Lo sapevate che Andrea Camilleri ha scritto anche un libro a difesa degli animali? Il titolo è I tacchini non ringraziano.

I tacchini non ringraziano di Andrea Camilleri

Forse non tutti sanno che Andrea Camilleri ha scritto un libro a difesa degli animali. Il titolo è I tacchini non ringraziano. Edito da Salani Editore e con i disegni di Paolo Canevari, in questo libro Andrea Camilleri ci parla a modo suo di come dovremmo tutelare gli animali e la natura. Potete trovare il libro su Amazon, in diversi formati: c'è quello con la copertina rigida, con la copertina flessibile, in formato Kindle, c'è l'audiolibro e anche l'audio cassetta. Ma vediamo di cosa parla nel dettaglio.

I tacchini non ringraziano di Andrea Camilleri: la trama

Nel libro I tacchini non ringraziano di Andrea Camilleri troviamo animali e storie che ci rimarranno impressi per sempre. Coscienza umana e coscienza animale perdono i loro confini, ma sempre a favore di questi ultimi. Il libro vuole ispirare nei suoi lettori un senso di armonia della vita che porti il rispetto a tutte le specie viventi. Non si parla solo di cani e gatti, ma anche di cardellini, volpi, serpenti e tigri, tutti portatori di uno spirito di amore, affetto e intelligenza assai più profondo di quanto non immaginiamo, che Camilleri stesso descrive come una "magaria inesauribile".

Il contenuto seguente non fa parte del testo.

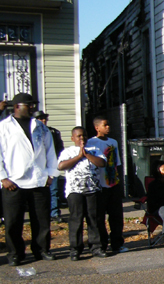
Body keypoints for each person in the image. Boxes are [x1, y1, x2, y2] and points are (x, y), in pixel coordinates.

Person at [0, 93, 57, 265]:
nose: (32, 108)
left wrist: (51, 174)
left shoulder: (40, 127)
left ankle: (41, 250)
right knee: (13, 221)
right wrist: (3, 177)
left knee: (41, 219)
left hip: (39, 179)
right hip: (14, 181)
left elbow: (50, 151)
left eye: (33, 105)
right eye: (29, 105)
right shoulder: (4, 127)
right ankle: (15, 253)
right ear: (17, 106)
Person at [57, 126, 106, 260]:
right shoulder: (67, 152)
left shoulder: (95, 150)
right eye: (78, 136)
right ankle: (75, 249)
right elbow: (61, 166)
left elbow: (102, 163)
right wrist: (79, 156)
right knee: (76, 220)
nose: (82, 138)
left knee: (94, 219)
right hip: (75, 191)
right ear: (73, 138)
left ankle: (96, 247)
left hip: (93, 190)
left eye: (84, 135)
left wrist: (87, 155)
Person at [87, 116, 127, 254]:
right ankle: (101, 245)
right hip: (98, 185)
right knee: (99, 217)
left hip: (112, 183)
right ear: (97, 127)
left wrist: (119, 182)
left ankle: (117, 243)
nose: (108, 127)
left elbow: (117, 163)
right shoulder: (90, 143)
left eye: (109, 124)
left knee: (116, 216)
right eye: (105, 125)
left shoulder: (113, 142)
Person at [35, 111, 64, 221]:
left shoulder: (53, 132)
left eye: (44, 119)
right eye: (40, 118)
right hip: (39, 166)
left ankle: (54, 213)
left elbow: (60, 148)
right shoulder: (32, 132)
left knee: (54, 189)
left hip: (51, 164)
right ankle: (42, 214)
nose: (43, 121)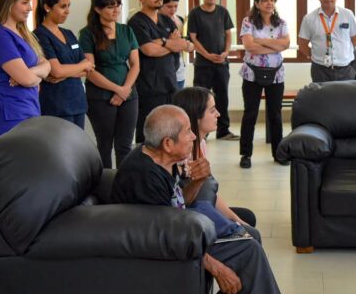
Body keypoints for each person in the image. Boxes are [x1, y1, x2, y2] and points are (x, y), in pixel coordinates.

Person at [111, 105, 281, 294]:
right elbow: (165, 238)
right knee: (249, 250)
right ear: (168, 143)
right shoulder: (145, 178)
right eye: (188, 132)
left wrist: (198, 181)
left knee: (251, 236)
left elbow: (179, 202)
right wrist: (217, 268)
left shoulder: (162, 157)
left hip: (181, 227)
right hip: (167, 245)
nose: (193, 137)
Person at [173, 86, 257, 225]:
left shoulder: (201, 144)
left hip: (203, 205)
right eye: (212, 111)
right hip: (191, 217)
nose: (218, 114)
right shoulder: (180, 155)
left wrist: (237, 220)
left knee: (247, 217)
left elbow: (210, 193)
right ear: (196, 116)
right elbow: (182, 204)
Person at [79, 0, 140, 169]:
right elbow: (89, 70)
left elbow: (135, 65)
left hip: (129, 95)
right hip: (101, 96)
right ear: (97, 9)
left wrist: (125, 90)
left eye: (118, 5)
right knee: (104, 145)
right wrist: (117, 90)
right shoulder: (87, 34)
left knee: (125, 145)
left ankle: (124, 182)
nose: (116, 10)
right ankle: (104, 182)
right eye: (110, 6)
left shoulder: (126, 31)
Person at [0, 0, 51, 138]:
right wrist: (35, 75)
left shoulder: (23, 32)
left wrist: (32, 72)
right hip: (9, 111)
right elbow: (28, 80)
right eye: (25, 3)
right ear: (9, 3)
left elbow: (46, 65)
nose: (30, 8)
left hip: (28, 107)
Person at [128, 0, 192, 144]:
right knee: (149, 138)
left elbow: (180, 45)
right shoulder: (136, 22)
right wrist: (170, 43)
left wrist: (162, 43)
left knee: (170, 134)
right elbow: (148, 50)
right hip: (149, 88)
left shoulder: (167, 20)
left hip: (170, 84)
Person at [238, 0, 291, 168]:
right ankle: (246, 154)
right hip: (252, 74)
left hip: (276, 74)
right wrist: (274, 46)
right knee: (250, 114)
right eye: (265, 0)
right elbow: (249, 46)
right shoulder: (248, 21)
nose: (269, 3)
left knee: (275, 114)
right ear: (257, 3)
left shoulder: (281, 23)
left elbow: (286, 44)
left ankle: (278, 153)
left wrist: (259, 41)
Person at [33, 0, 93, 129]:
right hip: (57, 106)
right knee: (61, 144)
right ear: (47, 7)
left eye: (68, 6)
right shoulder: (40, 35)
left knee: (77, 143)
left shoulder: (68, 34)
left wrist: (65, 72)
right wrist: (80, 66)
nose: (67, 11)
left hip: (77, 103)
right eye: (62, 6)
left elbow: (88, 68)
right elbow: (56, 71)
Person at [187, 0, 239, 140]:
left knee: (222, 97)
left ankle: (223, 131)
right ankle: (199, 133)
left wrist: (226, 52)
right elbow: (193, 38)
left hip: (221, 63)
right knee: (201, 99)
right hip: (203, 64)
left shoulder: (223, 12)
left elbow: (228, 34)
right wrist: (207, 55)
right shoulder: (195, 13)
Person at [298, 0, 356, 82]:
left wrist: (343, 54)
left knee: (346, 93)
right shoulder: (309, 19)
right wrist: (316, 55)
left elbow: (355, 39)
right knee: (322, 93)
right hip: (320, 70)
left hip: (345, 69)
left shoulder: (347, 14)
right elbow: (302, 44)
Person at [159, 0, 193, 89]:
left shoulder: (180, 20)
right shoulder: (155, 21)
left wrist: (188, 46)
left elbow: (190, 44)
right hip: (162, 72)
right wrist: (172, 43)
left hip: (179, 70)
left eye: (176, 6)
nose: (173, 10)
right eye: (169, 6)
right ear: (161, 4)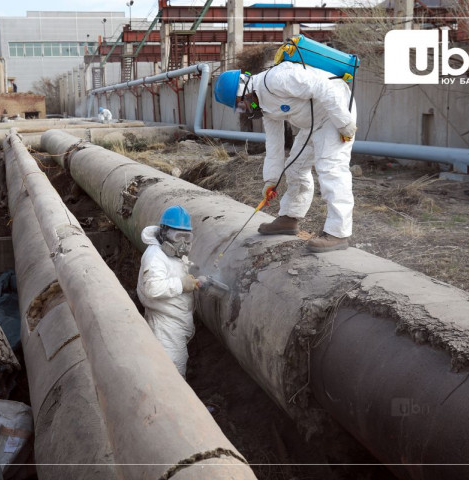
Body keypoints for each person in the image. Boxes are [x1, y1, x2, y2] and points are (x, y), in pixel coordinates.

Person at [214, 64, 357, 253]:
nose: (245, 109)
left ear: (245, 89)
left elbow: (324, 86)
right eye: (240, 109)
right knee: (295, 168)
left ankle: (338, 233)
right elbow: (274, 145)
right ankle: (289, 218)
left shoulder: (277, 79)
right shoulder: (266, 108)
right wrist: (271, 181)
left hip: (336, 112)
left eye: (241, 104)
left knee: (331, 168)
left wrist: (344, 122)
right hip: (313, 123)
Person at [136, 205, 201, 378]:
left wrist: (194, 281)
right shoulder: (155, 256)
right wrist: (181, 284)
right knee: (171, 375)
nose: (183, 243)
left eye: (187, 237)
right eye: (178, 236)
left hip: (177, 322)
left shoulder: (173, 255)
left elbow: (174, 275)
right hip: (165, 325)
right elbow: (153, 287)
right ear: (164, 233)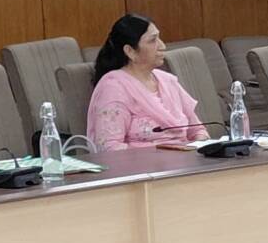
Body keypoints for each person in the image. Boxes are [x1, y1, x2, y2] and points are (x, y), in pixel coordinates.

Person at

Gli animali descritti dall'autore sembrano capire perfettamente la logica degli uomini. Conosceremo la dignità dei tacchini, il canto riconoscente di un cardellino, l'astuzia della lepre, la compostezza di un gatto innamorato, la bellezza tranquilla di una capra e l'incredibile puntualità di un serpente.

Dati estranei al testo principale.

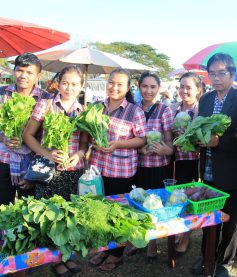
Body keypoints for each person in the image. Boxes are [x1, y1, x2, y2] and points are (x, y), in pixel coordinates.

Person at [190, 53, 237, 277]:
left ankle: (224, 262)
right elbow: (201, 127)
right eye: (212, 73)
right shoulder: (206, 99)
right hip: (208, 169)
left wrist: (219, 141)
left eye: (221, 73)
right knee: (209, 218)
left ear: (232, 74)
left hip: (232, 170)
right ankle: (206, 256)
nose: (216, 78)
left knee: (231, 219)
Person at [23, 65, 88, 276]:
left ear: (81, 86)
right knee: (49, 215)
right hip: (48, 171)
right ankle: (54, 260)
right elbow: (28, 135)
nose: (69, 88)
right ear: (58, 83)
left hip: (73, 171)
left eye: (74, 84)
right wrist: (46, 153)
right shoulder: (46, 105)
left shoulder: (83, 111)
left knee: (69, 216)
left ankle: (67, 255)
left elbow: (85, 145)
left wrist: (78, 155)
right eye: (65, 83)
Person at [87, 68, 146, 272]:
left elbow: (141, 139)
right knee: (101, 211)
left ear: (127, 87)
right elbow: (88, 134)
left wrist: (117, 145)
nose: (114, 87)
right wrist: (93, 142)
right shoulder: (96, 107)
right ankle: (105, 248)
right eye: (111, 82)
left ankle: (116, 254)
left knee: (118, 214)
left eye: (120, 84)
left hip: (121, 170)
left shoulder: (134, 111)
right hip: (98, 169)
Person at [0, 52, 52, 205]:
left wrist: (33, 173)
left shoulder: (46, 98)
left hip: (31, 162)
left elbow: (46, 136)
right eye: (20, 70)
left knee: (27, 211)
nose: (23, 76)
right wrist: (3, 138)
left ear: (37, 76)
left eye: (29, 72)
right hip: (3, 160)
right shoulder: (2, 93)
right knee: (2, 208)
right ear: (14, 70)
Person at [136, 71, 174, 263]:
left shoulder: (164, 110)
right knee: (140, 203)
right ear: (139, 87)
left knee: (157, 206)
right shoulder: (133, 109)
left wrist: (163, 149)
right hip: (138, 166)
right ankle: (141, 239)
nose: (148, 91)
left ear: (158, 89)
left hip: (159, 167)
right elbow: (131, 140)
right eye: (145, 86)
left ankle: (153, 243)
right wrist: (141, 150)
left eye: (153, 87)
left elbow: (170, 142)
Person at [170, 72, 202, 256]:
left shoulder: (202, 111)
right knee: (174, 198)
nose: (184, 91)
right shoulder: (172, 107)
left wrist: (189, 135)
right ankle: (175, 230)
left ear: (198, 89)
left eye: (188, 87)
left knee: (190, 199)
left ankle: (186, 237)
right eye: (181, 86)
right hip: (173, 160)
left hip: (193, 161)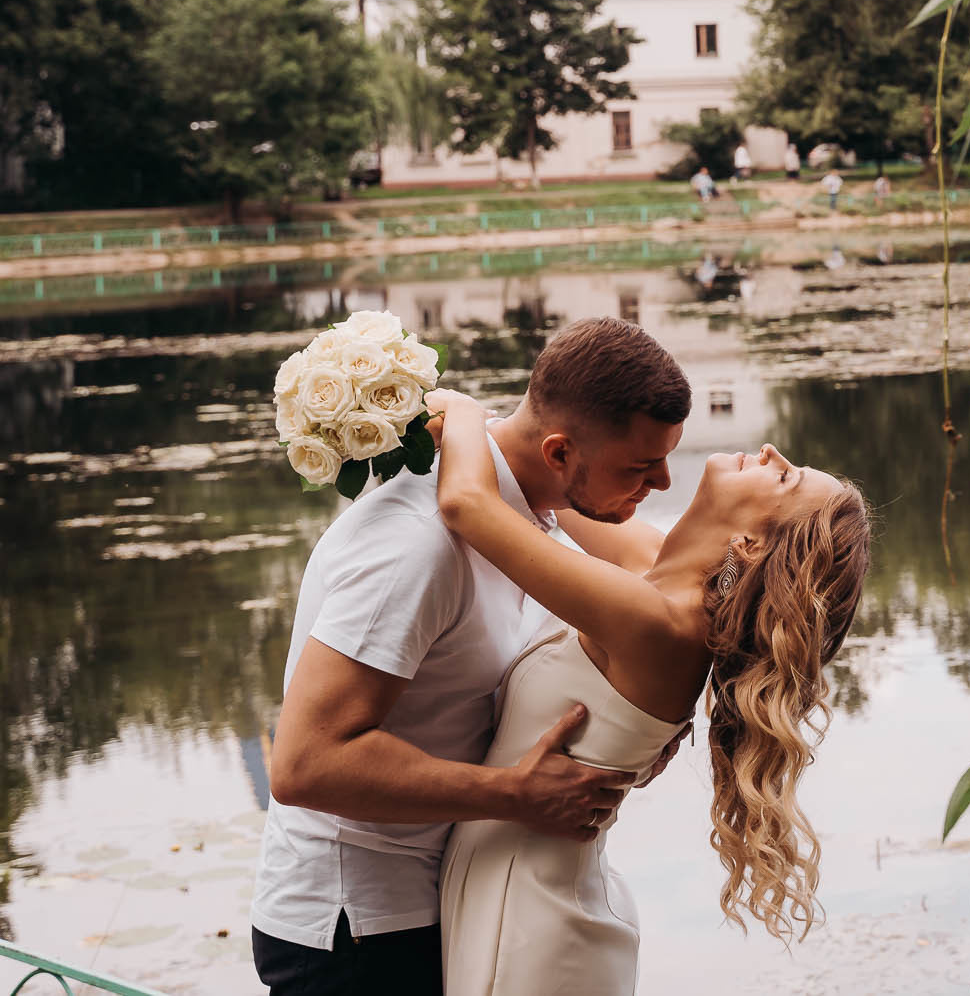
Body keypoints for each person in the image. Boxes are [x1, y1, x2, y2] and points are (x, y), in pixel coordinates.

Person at [251, 318, 693, 996]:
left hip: (434, 900)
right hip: (357, 929)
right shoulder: (417, 545)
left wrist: (619, 747)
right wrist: (516, 793)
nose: (661, 483)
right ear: (558, 451)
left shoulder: (527, 520)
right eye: (640, 467)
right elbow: (305, 762)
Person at [431, 402, 871, 996]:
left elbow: (469, 506)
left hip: (532, 921)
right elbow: (543, 491)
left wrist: (455, 410)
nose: (771, 452)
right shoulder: (652, 577)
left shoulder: (656, 624)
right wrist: (484, 418)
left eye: (786, 476)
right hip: (519, 884)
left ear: (751, 541)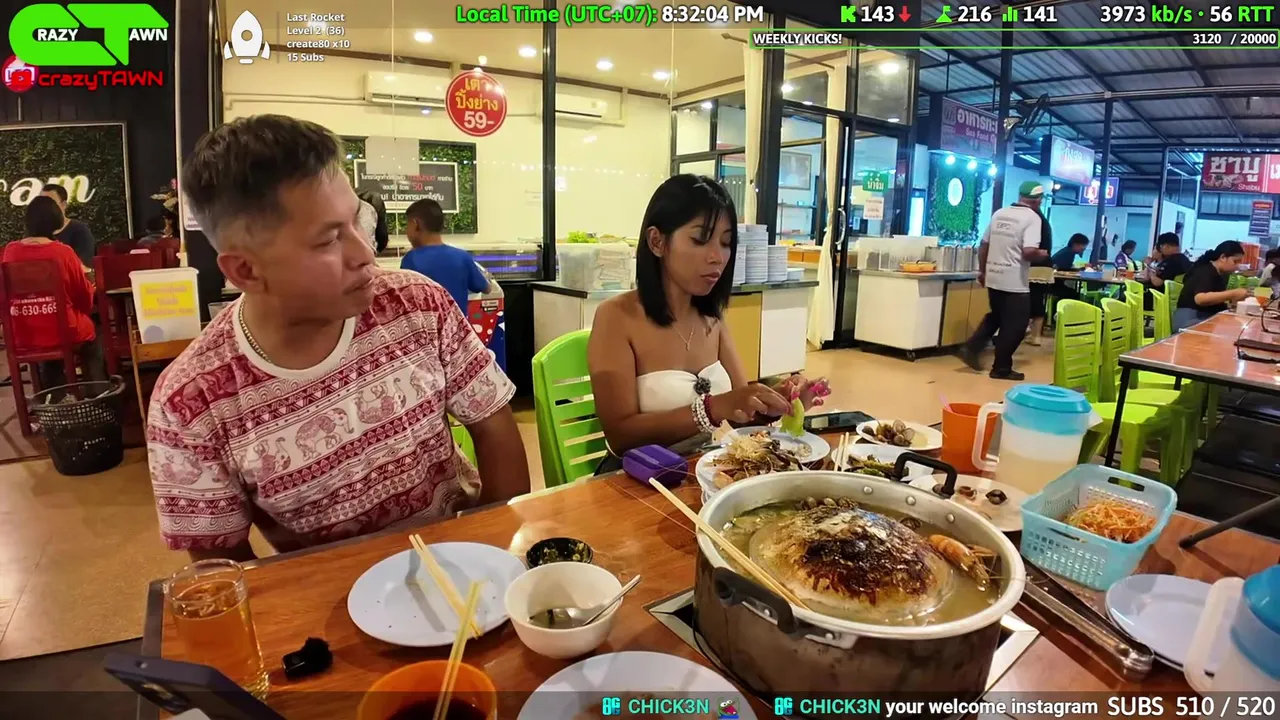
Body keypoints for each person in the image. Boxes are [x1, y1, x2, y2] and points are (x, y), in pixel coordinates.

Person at [147, 114, 530, 561]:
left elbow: (493, 423)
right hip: (329, 588)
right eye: (328, 239)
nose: (365, 252)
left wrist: (489, 554)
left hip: (459, 562)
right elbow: (222, 565)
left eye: (356, 221)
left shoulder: (416, 304)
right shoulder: (191, 401)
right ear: (246, 270)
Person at [587, 175, 825, 464]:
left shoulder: (713, 319)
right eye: (700, 239)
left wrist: (778, 402)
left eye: (726, 243)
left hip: (702, 469)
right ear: (657, 241)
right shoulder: (616, 317)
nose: (717, 257)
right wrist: (712, 409)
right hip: (634, 476)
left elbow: (738, 413)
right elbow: (620, 435)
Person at [2, 196, 105, 391]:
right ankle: (98, 395)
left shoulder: (10, 252)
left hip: (24, 332)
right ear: (56, 220)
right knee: (90, 336)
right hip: (63, 330)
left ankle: (51, 396)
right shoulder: (62, 252)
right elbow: (83, 297)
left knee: (47, 337)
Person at [962, 181, 1049, 380]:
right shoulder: (1032, 218)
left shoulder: (999, 213)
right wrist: (1042, 254)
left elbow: (983, 245)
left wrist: (983, 271)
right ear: (1038, 200)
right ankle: (1001, 368)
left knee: (998, 316)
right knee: (1017, 325)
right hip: (1014, 280)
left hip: (994, 276)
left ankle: (972, 347)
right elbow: (1028, 252)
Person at [399, 199, 491, 312]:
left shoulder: (411, 260)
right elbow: (486, 289)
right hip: (458, 323)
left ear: (415, 224)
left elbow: (404, 301)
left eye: (407, 225)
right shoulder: (463, 257)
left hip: (427, 323)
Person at [1173, 241, 1250, 332]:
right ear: (1223, 257)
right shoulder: (1205, 270)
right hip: (1190, 320)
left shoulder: (1219, 274)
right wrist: (1233, 294)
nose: (1237, 266)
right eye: (1235, 261)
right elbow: (1200, 299)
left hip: (1200, 316)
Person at [39, 184, 96, 268]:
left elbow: (85, 266)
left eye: (51, 203)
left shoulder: (80, 230)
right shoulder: (36, 232)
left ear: (64, 204)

Leggendo le storie di Camilleri, l'autore ci ricorda di tutto quello che rischiamo di perdere e che la bruttezza del mondo in cui viviamo rischia di farci perdere tutta la bellezza degli animali. Ma un po' di speranza c'è: la fiducia che sia possibile creare un mondo in cui uomo e animali non solo convivano, ma anche si rispettino usando buon senso e umorismo. Perché il mondo ha bisogno di meno prepotenza e più bellezza.